- _WHAT TO PRODUCE_:
Return, word for word, the lines of the listing below from the one with "year old son were driving home to" through the one with "the best for it.", and no other lines.

- _GIVEN RECORDS_:
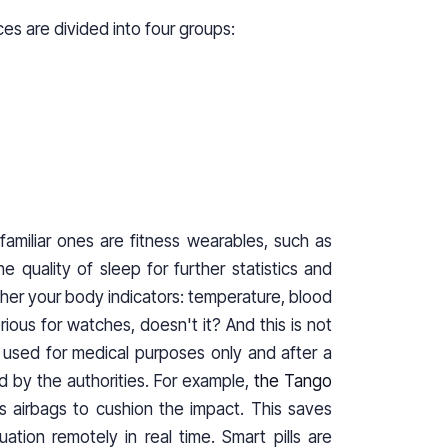
ces are divided into four groups:
familiar ones are fitness wearables, such as
e quality of sleep for further statistics and
ther your body indicators: temperature, blood
ious for watches, doesn't it? And this is not
ut used for medical purposes only and after a
d by the authorities. For example,
the Tango
ys airbags to cushion the impact. This saves
ation remotely in real time. Smart pills are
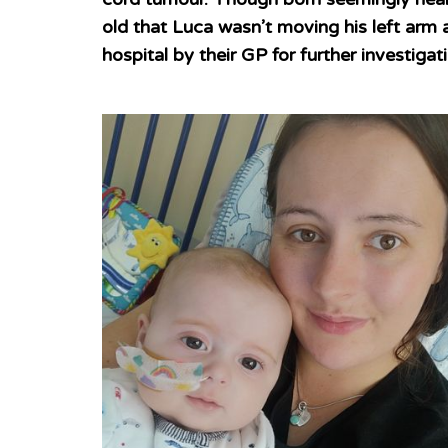
old that Luca wasn’t moving his left arm a
hospital by their GP for further investigat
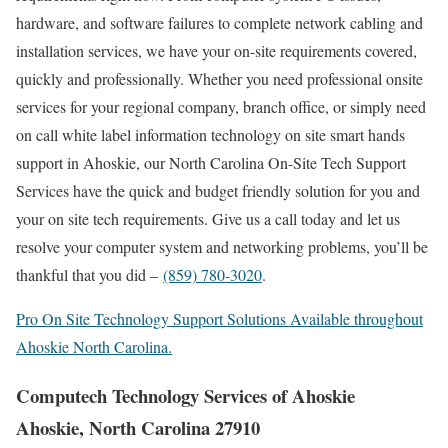
hardware, and software failures to complete network cabling and
installation services, we have your on-site requirements covered,
quickly and professionally. Whether you need professional onsite
services for your regional company, branch office, or simply need
on call white label information technology on site smart hands
support in Ahoskie, our North Carolina On-Site Tech Support
Services have the quick and budget friendly solution for you and
your on site tech requirements. Give us a call today and let us
resolve your computer system and networking problems, you’ll be
thankful that you did –
(859) 780-3020
.
Pro On Site Technology Support Solutions Available throughout
Ahoskie North Carolina.
Computech Technology Services of Ahoskie
Ahoskie, North Carolina 27910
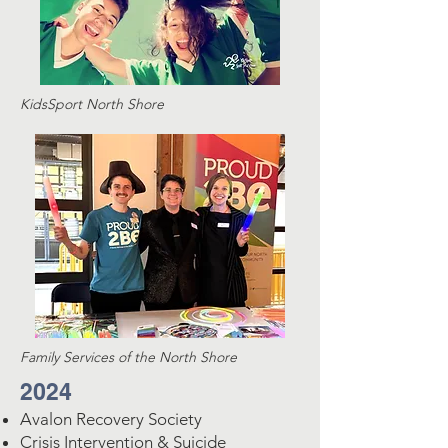
KidsSport North Shore
Family Services of the North Shore
2024
Avalon Recovery Society
Crisis Intervention & Suicide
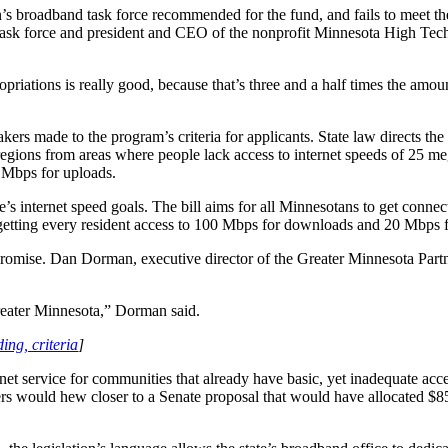
n’s broadband task force recommended for the fund, and fails to meet t
ask force and president and CEO of the nonprofit Minnesota High Tec
priations is really good, because that’s three and a half times the amoun
ers made to the program’s criteria for applicants. State law directs th
e regions from areas where people lack access to internet speeds of 25 
 Mbps for uploads.
tate’s internet speed goals. The bill aims for all Minnesotans to get c
getting every resident access to 100 Mbps for downloads and 20 Mbps 
mpromise. Dan Dorman, executive director of the Greater Minnesota Partn
 greater Minnesota,” Dorman said.
ing, criteria
]
net service for communities that already have basic, yet inadequate acc
 would hew closer to a Senate proposal that would have allocated $85 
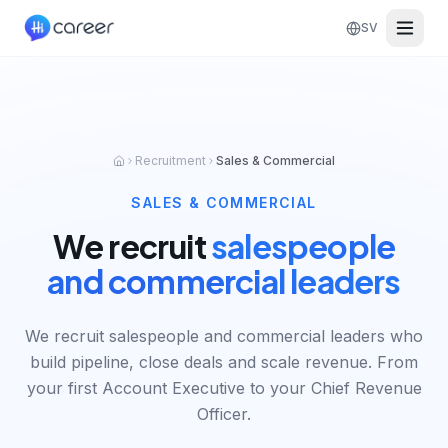
SV
Recruitment
Sales & Commercial
SALES & COMMERCIAL
We recruit
salespeople
and commercial leaders
We recruit salespeople and commercial leaders who
build pipeline, close deals and scale revenue. From
your first Account Executive to your Chief Revenue
Officer.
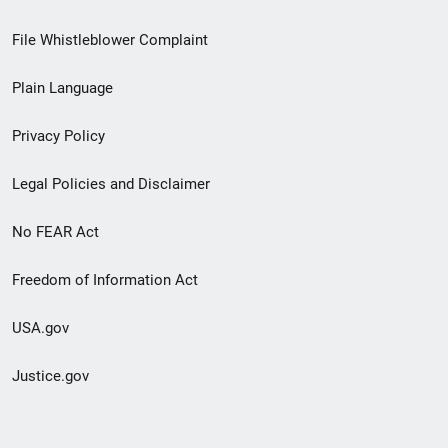
Footer
File Whistleblower Complaint
link
Plain Language
menu
Privacy Policy
Legal Policies and Disclaimer
No FEAR Act
Freedom of Information Act
USA.gov
Justice.gov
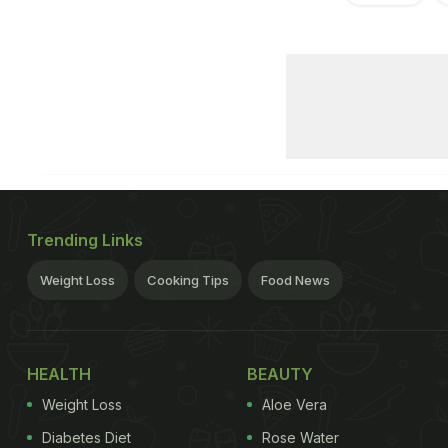
Trending Links
Weight Loss
Cooking Tips
Food News
HEALTH
BEAUTY
Weight Loss
Aloe Vera
Diabetes Diet
Rose Water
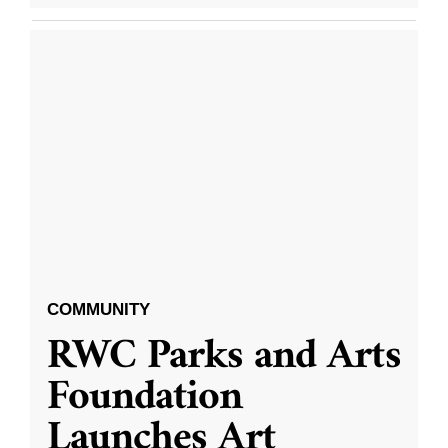
COMMUNITY
RWC Parks and Arts
Foundation
Launches Art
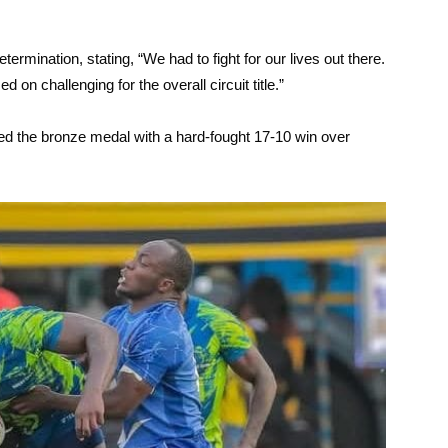
termination, stating, “We had to fight for our lives out there.
on challenging for the overall circuit title.”
ched the bronze medal with a hard-fought 17-10 win over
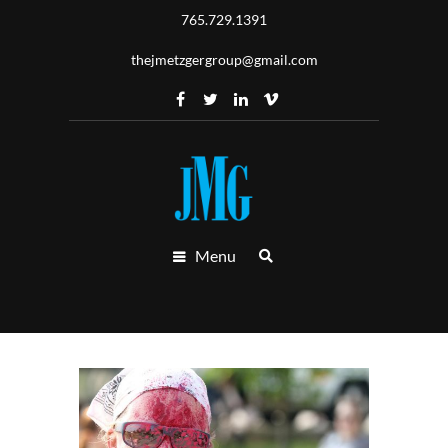
765.729.1391
thejmetzgergroup@gmail.com
Menu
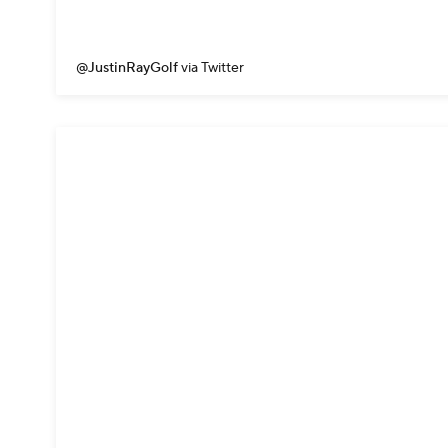
@JustinRayGolf
via Twitter
But really...t
📺 | CBS
pic.
— GOLFonCBS 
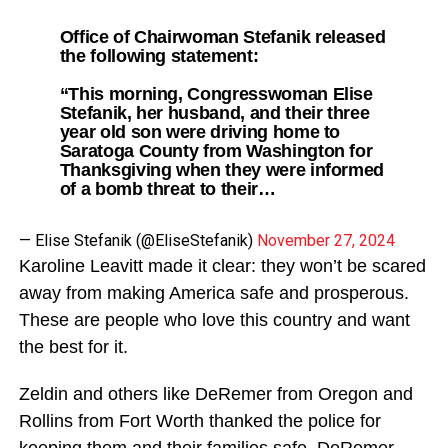
Office of Chairwoman Stefanik released
the following statement:
“This morning, Congresswoman Elise
Stefanik, her husband, and their three
year old son were driving home to
Saratoga County from Washington for
Thanksgiving when they were informed
of a bomb threat to their…
— Elise Stefanik (@EliseStefanik)
November 27, 2024
Karoline Leavitt made it clear: they won’t be scared
away from making America safe and prosperous.
These are people who love this country and want
the best for it.
Zeldin and others like DeRemer from Oregon and
Rollins from Fort Worth thanked the police for
keeping them and their families safe. DeRemer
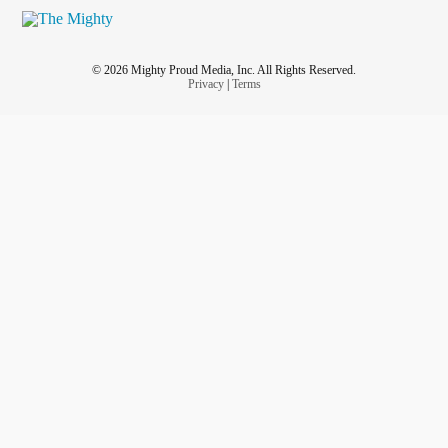
© 2026 Mighty Proud Media, Inc. All Rights Reserved.
Privacy
|
Terms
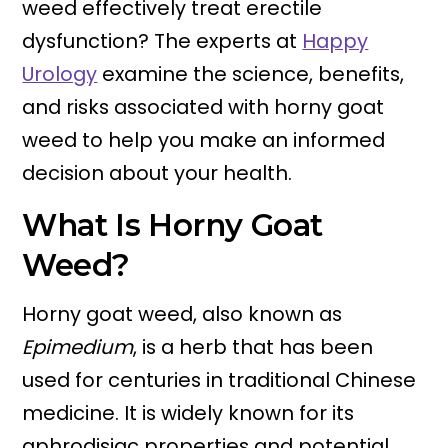
weed effectively treat erectile
dysfunction? The experts at
Happy
Urology
examine the science, benefits,
and risks associated with horny goat
weed to help you make an informed
decision about your health.
What Is Horny Goat
Weed?
Horny goat weed, also known as
Epimedium
, is a herb that has been
used for centuries in traditional Chinese
medicine. It is widely known for its
aphrodisiac properties and potential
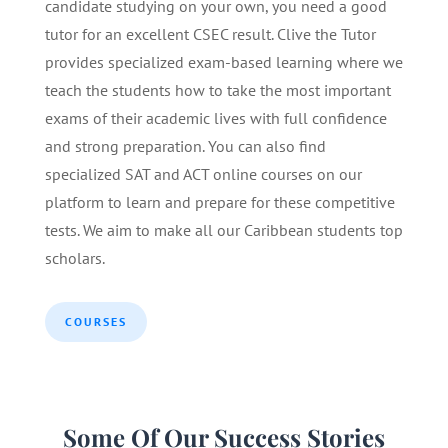
candidate studying on your own, you need a good
tutor for an excellent CSEC result. Clive the Tutor
provides specialized exam-based learning where we
teach the students how to take the most important
exams of their academic lives with full confidence
and strong preparation. You can also find
specialized SAT and ACT online courses on our
platform to learn and prepare for these competitive
tests. We aim to make all our Caribbean students top
scholars.
COURSES
Some Of Our Success Stories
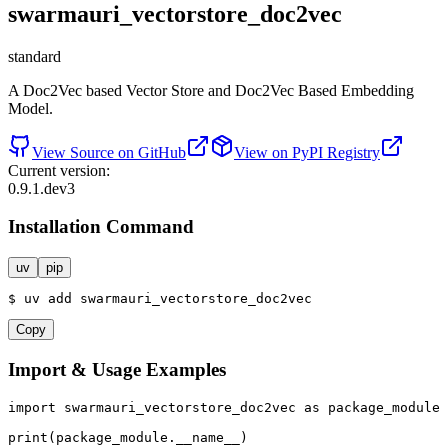
swarmauri_vectorstore_doc2vec
standard
A Doc2Vec based Vector Store and Doc2Vec Based Embedding
Model.
View Source on GitHub
View on PyPI Registry
Current version:
0.9.1.dev3
Installation Command
uv
pip
$
uv
add
swarmauri_vectorstore_doc2vec
Copy
Import & Usage Examples
import
 swarmauri_vectorstore_doc2vec 
as
 package_module

print
(package_module.__name__)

- _ANSWER FOR THE TASK_:
year old son were driving home to
Saratoga County from Washington for
Thanksgiving when they were informed
of a bomb threat to their…
— Elise Stefanik (@EliseStefanik)
November 27, 2024
Karoline Leavitt made it clear: they won’t be scared
away from making America safe and prosperous.
These are people who love this country and want
the best for it.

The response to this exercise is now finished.